## RECORDS FOR THIS TASK
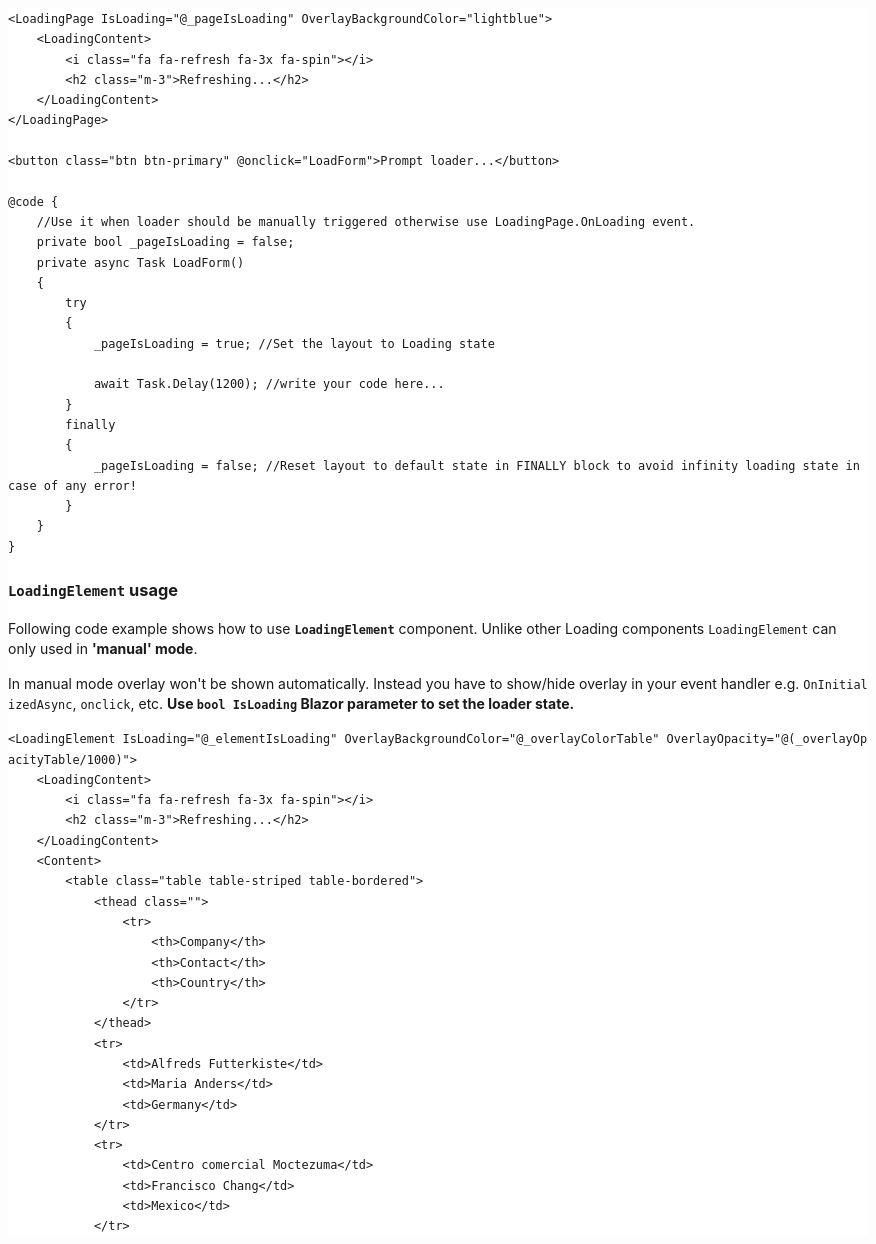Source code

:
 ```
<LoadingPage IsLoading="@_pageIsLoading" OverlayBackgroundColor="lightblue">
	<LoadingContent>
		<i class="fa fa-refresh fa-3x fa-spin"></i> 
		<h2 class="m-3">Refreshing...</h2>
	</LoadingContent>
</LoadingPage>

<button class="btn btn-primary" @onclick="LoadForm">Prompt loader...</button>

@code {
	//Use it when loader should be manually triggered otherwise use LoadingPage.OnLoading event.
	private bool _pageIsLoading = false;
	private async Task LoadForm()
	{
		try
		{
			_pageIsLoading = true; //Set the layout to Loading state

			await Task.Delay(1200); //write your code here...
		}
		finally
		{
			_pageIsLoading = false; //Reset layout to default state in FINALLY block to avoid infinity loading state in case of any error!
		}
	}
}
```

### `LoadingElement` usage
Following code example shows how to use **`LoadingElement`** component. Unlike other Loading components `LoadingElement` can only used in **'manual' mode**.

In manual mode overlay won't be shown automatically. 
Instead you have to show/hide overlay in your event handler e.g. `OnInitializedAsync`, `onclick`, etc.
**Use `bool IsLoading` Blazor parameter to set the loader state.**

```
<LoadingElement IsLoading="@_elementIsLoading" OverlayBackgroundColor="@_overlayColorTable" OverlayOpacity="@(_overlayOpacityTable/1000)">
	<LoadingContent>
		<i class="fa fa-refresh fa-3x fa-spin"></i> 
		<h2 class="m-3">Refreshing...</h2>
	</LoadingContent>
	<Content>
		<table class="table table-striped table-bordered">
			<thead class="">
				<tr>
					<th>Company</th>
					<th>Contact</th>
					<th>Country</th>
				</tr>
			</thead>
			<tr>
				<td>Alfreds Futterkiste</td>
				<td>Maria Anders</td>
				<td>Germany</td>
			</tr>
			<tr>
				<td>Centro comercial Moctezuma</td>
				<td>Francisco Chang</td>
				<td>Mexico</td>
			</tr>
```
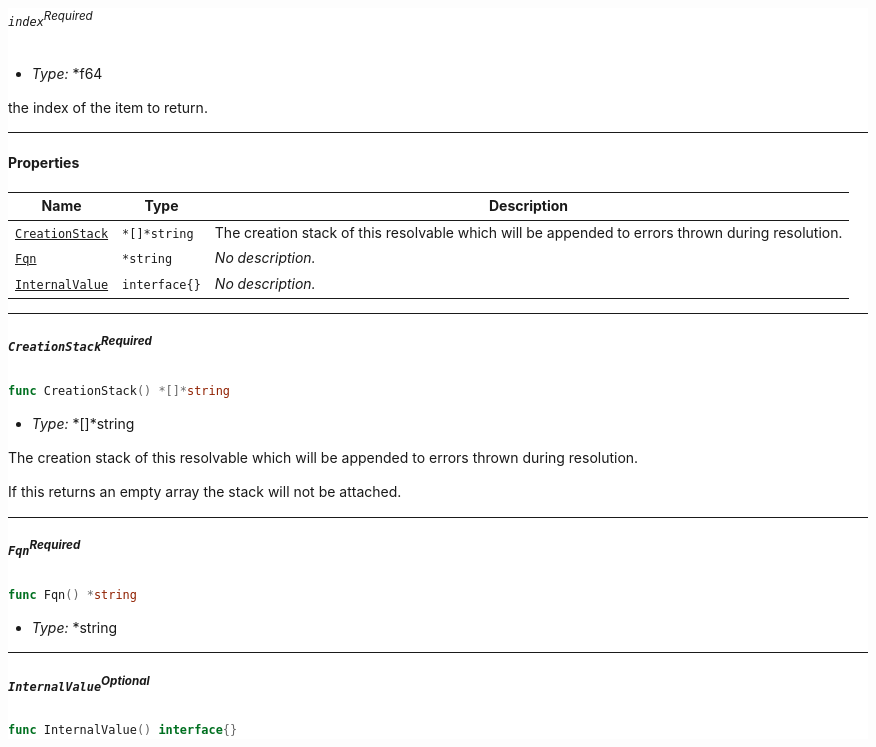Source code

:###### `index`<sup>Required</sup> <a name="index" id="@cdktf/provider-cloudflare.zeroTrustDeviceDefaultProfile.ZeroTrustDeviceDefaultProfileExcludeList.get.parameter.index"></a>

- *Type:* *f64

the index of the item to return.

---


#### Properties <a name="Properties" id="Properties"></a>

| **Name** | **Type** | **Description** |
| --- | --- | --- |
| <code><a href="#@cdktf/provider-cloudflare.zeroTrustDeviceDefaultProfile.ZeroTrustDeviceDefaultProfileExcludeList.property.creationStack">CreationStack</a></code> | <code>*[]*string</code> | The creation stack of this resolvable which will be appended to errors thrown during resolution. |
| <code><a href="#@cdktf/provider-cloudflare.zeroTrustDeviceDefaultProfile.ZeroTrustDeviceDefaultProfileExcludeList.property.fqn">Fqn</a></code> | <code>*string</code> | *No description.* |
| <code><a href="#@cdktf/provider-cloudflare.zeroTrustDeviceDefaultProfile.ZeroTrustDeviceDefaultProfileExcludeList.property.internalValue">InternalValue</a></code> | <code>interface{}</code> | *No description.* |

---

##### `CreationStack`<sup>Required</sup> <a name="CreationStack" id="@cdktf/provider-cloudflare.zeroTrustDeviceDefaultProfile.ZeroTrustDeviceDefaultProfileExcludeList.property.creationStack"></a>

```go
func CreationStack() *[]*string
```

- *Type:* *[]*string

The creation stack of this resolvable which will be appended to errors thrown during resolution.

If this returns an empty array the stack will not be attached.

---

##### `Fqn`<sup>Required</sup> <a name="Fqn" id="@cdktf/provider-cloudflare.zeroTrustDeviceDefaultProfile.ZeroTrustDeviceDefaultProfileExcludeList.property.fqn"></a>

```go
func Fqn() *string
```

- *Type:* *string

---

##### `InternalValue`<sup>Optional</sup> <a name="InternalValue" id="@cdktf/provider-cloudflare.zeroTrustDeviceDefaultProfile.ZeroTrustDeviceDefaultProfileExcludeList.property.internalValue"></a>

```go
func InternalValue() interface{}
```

## TASK DESCRIPTION
Wherever the word "OverlayBackgroundColor" appears in the listing above, copy the whole line.

## SOLUTION BELOW
<LoadingPage IsLoading="@_pageIsLoading" OverlayBackgroundColor="lightblue">
<LoadingElement IsLoading="@_elementIsLoading" OverlayBackgroundColor="@_overlayColorTable" OverlayOpacity="@(_overlayOpacityTable/1000)">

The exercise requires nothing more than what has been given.